Take one with no index required 1.088418062616674 seconds
Create Index and then read required 0.2158297379552767 seconds
Read the table after dropping the Index 1.0706404903284745
Create the index again and read takes 0.1789995581284507


Results Graph

Results Graph

In this case, it took longer to run the query without the index than it did to create the index and run the query, and the difference was quite substantial. Of course, this was deliberately set up as an extreme example. The rows in the heap were inserted in a random order and the query involved a correlated subquery.

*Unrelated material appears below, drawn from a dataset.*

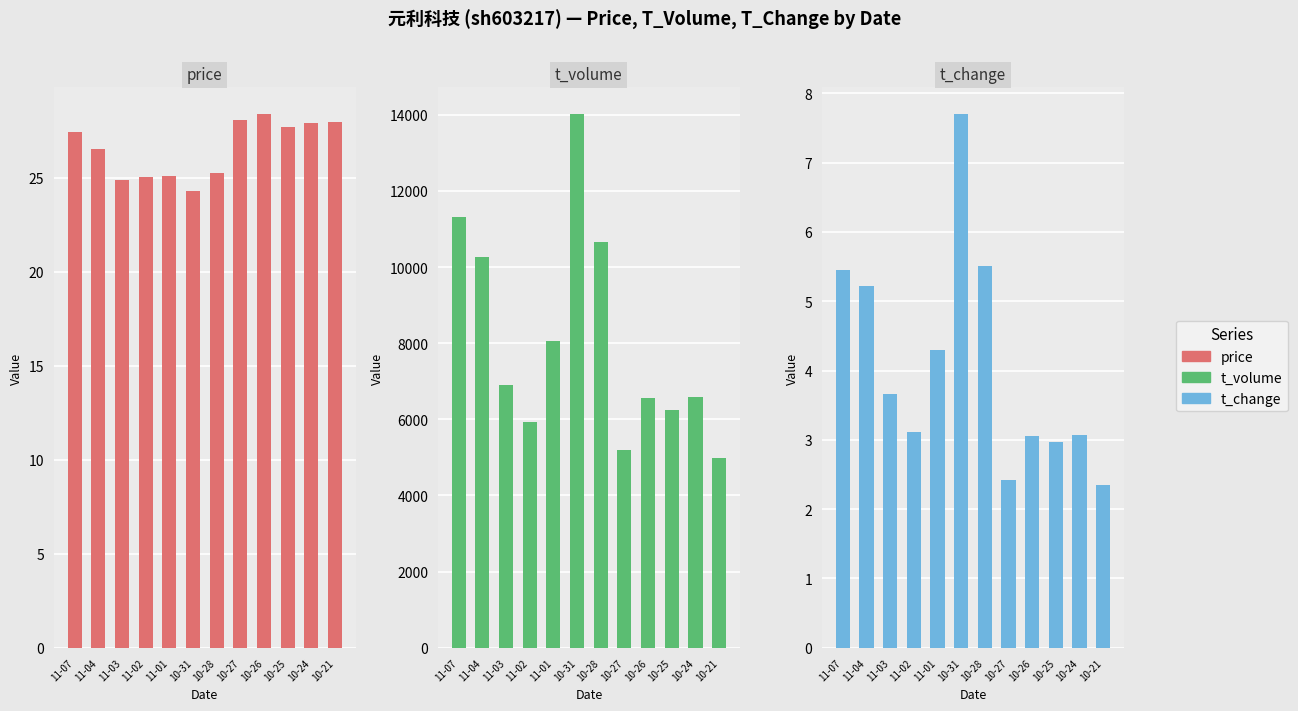

Which label corresponds to the smallest value in the chart?

10-21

I also made sure that I ran the test from the traditional harddrive instead of the SSD. Still, I have seen similar cases in production environments where it took less time to create an index and run the query it was made to support than it did to run the query without bothering to create the index.

It is possible to become overly reliant on indexes, and when there are performance issues in practice I find that there is often more room for improvement and optimization in the queries and code than in the indexes. Still, under some circumstances the right indexes can make a dramatic difference in execution time.